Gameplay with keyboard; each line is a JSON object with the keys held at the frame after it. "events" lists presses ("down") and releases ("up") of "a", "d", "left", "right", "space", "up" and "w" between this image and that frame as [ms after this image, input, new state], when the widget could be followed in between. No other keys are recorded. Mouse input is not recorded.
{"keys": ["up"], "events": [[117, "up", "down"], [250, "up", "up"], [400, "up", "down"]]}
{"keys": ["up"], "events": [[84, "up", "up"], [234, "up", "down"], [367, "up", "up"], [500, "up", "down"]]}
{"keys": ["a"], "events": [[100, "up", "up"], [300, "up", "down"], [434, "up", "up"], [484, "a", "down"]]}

*Work instructions*: Output the data in full, exactly as it stands.

*Answer area*:
Gameplay with keyboard; each line is a JSON object with the keys held at the frame after it. "events" lists presses ("down") and releases ("up") of "a", "d", "left", "right", "space", "up" and "w" between this image and that frame as [ms after this image, input, new state], when the widget could be followed in between. No other keys are recorded. Mouse input is not recorded.
{"keys": ["up"], "events": [[117, "up", "down"], [250, "up", "up"], [400, "up", "down"]]}
{"keys": ["up"], "events": [[84, "up", "up"], [234, "up", "down"], [367, "up", "up"], [500, "up", "down"]]}
{"keys": ["a"], "events": [[100, "up", "up"], [300, "up", "down"], [434, "up", "up"], [484, "a", "down"]]}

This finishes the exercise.